Como Brás Cubas do famoso livro de Machado de Assis, personagem que depois de morto vai inventariando, revendo e reavendo sua vida, o filme de Riba Castro  vai relacionando uma sequência de depoimentos compondo sucessivamente o que passa a ser o enredo do filme. E conta , principalmente para os que não conheceram e viveram os acontecimentos narrados, a história do LIRA PAULISTANA  narrada pelos próprios personagens que protagonizaram essa história. Suas lembranças vão sendo entremeadas pela mão firme mas discreta da direção competente de Riba Castro. Surpreende e  algumas vezes esses depoimentos emocionam pela espontaneidade conseguida pelo diretor.Contrapõe imagens, algumas que já buscavam uma São Paulo antiga, que fica quase desfocada da memória com as imagens atuais dos narradores relacionando passado e presente, por suas lembranças e recordações ainda muito vivas. No caso, vanguarda como memória não deixa de ser proposição do que pode vir a ser. Sugere que a qualquer momento o LIRA e as idéias que o motivaram há 30 anos podem insurgir novamente, talvez em outras formas, outras pessoas, outros artistas. Mas elas ainda existem e estão vivas. No todo, não são monopólio de um espaço ou tempo. Embora nunca mais será igual como foi em seu surgimento. Mas nada na vida é. Tudo sempre muda.

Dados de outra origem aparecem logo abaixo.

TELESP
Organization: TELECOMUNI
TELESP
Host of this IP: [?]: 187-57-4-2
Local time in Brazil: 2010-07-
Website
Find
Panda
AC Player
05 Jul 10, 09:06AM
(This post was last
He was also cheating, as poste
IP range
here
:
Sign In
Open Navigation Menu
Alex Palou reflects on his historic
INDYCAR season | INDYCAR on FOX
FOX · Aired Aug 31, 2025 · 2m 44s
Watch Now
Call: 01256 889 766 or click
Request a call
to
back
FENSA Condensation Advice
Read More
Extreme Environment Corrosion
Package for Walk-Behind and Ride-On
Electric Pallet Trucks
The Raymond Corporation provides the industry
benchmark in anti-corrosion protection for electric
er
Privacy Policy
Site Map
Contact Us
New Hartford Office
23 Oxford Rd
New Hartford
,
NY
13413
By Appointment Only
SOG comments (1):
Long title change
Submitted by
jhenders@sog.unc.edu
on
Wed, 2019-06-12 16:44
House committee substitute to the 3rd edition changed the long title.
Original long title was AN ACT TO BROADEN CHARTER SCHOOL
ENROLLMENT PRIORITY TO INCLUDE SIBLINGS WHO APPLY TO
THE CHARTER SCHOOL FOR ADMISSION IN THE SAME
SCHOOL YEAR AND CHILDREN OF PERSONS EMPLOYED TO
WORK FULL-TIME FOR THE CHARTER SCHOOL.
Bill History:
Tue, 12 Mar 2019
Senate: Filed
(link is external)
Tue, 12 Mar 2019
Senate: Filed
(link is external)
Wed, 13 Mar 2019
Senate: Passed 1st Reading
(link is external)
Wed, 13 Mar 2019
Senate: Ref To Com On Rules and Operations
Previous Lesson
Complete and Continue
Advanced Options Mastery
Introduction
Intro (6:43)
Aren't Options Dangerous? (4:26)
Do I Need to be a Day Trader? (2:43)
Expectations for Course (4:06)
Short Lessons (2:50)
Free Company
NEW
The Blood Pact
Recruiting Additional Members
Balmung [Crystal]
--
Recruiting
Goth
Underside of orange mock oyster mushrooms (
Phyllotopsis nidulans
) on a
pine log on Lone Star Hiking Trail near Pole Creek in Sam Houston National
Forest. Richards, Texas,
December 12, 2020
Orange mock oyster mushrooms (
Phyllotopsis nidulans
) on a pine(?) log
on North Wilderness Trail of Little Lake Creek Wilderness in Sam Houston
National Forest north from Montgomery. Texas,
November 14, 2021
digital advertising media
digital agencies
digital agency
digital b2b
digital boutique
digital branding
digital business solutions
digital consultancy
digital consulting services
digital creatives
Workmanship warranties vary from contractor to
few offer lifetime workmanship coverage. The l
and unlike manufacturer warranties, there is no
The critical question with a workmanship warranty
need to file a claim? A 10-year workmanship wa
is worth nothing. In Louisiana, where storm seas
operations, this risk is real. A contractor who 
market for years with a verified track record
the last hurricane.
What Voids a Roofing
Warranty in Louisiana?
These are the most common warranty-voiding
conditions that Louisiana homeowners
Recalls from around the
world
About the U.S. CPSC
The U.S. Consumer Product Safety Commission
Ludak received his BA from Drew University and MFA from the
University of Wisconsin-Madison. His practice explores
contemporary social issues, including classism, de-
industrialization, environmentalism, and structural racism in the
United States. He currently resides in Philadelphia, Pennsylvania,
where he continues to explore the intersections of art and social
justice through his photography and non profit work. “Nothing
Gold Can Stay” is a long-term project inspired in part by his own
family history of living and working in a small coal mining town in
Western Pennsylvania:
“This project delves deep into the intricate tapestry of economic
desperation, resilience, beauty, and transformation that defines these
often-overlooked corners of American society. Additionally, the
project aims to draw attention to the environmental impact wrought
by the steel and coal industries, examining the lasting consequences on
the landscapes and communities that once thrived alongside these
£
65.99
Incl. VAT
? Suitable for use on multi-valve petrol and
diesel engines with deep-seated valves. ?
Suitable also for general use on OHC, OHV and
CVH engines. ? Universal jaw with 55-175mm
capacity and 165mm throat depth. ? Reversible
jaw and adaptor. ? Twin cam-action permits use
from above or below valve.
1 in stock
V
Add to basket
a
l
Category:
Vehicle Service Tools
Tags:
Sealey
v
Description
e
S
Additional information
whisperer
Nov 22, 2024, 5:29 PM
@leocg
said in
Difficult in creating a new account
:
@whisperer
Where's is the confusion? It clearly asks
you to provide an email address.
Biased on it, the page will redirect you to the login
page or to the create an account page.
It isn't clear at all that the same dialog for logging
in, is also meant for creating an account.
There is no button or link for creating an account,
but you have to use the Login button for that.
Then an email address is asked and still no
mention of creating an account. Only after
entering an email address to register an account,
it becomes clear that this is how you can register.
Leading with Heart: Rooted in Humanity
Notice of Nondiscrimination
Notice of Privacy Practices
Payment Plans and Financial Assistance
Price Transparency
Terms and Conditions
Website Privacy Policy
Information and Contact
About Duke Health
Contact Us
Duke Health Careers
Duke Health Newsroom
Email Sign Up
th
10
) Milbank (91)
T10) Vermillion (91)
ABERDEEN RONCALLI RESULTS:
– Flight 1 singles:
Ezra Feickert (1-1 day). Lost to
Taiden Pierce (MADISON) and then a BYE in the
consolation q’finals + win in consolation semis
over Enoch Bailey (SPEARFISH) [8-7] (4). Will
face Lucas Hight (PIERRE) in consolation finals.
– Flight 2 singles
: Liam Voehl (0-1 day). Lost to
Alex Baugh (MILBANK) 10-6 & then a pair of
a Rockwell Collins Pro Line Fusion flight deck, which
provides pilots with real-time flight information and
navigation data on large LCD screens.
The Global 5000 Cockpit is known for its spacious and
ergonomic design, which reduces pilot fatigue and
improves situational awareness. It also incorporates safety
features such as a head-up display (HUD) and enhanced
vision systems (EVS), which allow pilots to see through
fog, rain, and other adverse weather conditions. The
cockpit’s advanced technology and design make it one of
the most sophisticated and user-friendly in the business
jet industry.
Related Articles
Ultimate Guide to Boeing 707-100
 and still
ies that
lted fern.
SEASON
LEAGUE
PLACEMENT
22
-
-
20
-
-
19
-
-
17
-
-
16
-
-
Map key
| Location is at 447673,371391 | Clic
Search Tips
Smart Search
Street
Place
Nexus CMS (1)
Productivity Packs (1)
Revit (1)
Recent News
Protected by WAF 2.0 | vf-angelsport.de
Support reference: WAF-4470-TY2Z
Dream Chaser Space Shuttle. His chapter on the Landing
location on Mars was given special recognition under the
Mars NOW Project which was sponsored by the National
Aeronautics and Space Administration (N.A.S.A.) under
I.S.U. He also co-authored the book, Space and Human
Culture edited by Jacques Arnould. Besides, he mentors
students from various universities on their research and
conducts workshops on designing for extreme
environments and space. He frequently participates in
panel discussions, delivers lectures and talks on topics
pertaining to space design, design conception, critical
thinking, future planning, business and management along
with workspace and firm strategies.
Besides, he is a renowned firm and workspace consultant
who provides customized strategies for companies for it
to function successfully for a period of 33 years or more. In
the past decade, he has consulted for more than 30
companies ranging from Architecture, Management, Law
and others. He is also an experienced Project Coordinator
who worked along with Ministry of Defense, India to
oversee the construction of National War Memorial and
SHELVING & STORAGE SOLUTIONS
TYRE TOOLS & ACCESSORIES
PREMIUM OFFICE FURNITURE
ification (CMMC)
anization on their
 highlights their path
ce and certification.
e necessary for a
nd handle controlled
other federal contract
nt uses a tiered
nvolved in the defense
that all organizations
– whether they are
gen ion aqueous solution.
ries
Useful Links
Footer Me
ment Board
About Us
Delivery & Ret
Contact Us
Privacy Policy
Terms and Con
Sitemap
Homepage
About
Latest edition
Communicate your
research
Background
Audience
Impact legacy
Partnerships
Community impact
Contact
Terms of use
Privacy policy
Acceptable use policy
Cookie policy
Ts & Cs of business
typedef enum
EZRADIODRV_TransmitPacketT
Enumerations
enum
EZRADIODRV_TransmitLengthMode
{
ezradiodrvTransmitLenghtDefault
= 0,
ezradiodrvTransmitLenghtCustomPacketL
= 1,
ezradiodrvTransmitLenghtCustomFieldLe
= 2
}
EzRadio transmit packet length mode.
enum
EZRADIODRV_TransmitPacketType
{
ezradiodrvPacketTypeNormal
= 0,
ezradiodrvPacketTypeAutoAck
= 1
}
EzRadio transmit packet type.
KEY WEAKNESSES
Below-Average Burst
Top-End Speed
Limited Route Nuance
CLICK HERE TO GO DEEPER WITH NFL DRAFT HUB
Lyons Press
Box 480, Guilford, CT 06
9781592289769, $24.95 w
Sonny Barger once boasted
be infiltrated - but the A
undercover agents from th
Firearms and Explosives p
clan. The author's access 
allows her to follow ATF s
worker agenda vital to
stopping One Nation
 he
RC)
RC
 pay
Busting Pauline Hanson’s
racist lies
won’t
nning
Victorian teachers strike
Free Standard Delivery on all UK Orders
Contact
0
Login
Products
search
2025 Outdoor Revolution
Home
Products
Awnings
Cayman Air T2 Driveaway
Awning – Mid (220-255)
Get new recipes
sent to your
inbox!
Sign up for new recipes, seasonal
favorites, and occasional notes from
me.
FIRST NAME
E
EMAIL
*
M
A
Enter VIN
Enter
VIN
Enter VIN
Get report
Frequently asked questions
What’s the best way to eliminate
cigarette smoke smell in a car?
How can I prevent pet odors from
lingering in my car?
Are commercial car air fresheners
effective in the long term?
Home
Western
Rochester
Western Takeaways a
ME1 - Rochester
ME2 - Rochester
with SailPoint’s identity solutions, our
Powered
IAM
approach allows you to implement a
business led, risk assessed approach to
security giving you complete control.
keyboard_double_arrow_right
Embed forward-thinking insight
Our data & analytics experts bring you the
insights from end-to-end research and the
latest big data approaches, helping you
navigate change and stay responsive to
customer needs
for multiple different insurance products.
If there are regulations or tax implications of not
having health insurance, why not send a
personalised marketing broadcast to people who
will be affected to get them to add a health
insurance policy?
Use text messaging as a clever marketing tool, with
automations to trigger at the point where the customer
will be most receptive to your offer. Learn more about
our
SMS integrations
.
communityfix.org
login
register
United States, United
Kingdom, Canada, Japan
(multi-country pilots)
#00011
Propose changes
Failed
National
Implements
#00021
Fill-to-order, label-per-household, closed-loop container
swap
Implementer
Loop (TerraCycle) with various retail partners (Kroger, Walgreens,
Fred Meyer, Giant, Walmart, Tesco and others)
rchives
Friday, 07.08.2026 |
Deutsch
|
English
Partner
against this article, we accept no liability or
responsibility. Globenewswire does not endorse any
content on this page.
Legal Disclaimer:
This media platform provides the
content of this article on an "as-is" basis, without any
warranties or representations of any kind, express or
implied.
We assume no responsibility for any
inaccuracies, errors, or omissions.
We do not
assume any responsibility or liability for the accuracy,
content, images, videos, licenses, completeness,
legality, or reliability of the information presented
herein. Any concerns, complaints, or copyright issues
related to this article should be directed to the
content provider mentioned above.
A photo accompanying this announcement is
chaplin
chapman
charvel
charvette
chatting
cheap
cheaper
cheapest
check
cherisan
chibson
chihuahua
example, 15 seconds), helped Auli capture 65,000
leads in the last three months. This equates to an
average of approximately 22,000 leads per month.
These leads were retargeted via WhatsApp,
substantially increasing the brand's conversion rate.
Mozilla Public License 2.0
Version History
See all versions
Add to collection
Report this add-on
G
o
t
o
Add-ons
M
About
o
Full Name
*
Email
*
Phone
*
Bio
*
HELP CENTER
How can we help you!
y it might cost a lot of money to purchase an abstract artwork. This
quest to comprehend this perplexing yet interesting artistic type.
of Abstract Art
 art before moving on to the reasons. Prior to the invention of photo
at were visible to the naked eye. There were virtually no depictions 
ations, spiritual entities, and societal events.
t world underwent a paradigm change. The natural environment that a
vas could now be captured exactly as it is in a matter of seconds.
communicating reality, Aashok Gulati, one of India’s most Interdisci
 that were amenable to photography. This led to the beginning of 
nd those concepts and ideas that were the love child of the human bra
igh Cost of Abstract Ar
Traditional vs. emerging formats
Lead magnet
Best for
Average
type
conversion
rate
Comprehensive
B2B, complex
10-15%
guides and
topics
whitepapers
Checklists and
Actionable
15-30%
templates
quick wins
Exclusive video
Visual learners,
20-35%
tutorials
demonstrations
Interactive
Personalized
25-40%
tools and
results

RIBA CASTRO SURPREENDE NA DIREÇÃO DE SEU PRIMEIRO LONGA CONTANDO A HISTÓRIA DO LIRA PAULISTANA NO CINEMA.
Não à toa , o LIRA com o tempo foi saindo do buraco do porão para o mural na calçada dali para a eventos na praça Benedito Calixto ali à sua frente e depois chegou à avenida Paulista. Tornou-se móvel, visível, flexível e mais confortável. Sempre em expansão, produziu artes visuais, discos, livros, jornais.E em um de seus maiores eventos, um aniversário realizado na Praça Benedito Calixto, as apresentações são  coroadas pela apresentação de um dos principais nomes da contracultura brasileira, o do já então, consagrado Jorge Mautner, que em cena captada do show discursa contra as ditaduras, os autoritarismos e em  seguida  promove o jornal que estava sendo lançado ali.
A história do LIRA se insere nos movimentos de resistência, ele próprio decorrente das comunidades estudantis  e artísticas, que proliferaram na Vila Madalena quando a ditadura burguesa-militar ainda teimava em manter-se no poder mas já cambaleava atingida pelas greves operárias, denúncias de sua violência e torturas em seus porões. A campanha pela Anistia a forçava a abrir suas celas e fechar seus portões para dar espaço ao novo capitalismo, que se implantava no país dirigido por civis, políticos e seu discurso aspirava inventar um outro mundo possível e depois sustentável. Ou seja, o país no mundo em que vivemos hoje.
O filme de Riba Castro registra com objetividade os meandros desse labirinto.  Se antes  por interesses escusos do poder, a intenção era ocultar o que acontecia nos porões, no LIRA ao contrário, a intenção era revelá-los à todos os dispostos a descerem suas escadas até chegar no porão onde ficava o palco. 
Artistas, público, espaço,sócios-produtores sem diferenciações classificatórias vão falando à vontade , como se todos fossem da mesma casa, partilhando lembranças divididas com simplicidade e alegria por terem estado e por agora, também estar ali na tela do cinema. Antes da internet e todo desenvolvimento tecnológico disponível hoje , o LIRA já era um espaço de interatividade de produtores-artistas-público. Um espaço de invenção permanente em que ele próprio se reinventava.
        Os que participaram colaborando para sua existência e não sobreviveram também são homenageados "in memoriam" dentre eles, Plínio Chaves também um dos sócios e dos artistas , Itamar Assumpção,  o mais emblemático dos artistas independentes, que tocaram lá.        
                Talvez, o que precisasse melhor tratamento no filme são as músicas, que funcionam muito bem como trilha e estão bem editadas com as imagens. Mas alguns shows poderiam ter mais espaço na tela.Provoca a vontade de ver e ouvir mais.
 O blog do Lira está neste endereço :
http://lirapaulistana.net/            
          Com o filme de Riba de Castro, a "movimentação" que foi o LIRA como citado no filme, deixou ser apenas um endereço fixo de Pinheiros perdido na memória, para revivido pela arte do cinema  resistir e  reexistir em outros endereços provando, que a vida mesmo que seja breve, exige o cumprimento de seu destino tornando-se arte e assim se transformando sempre.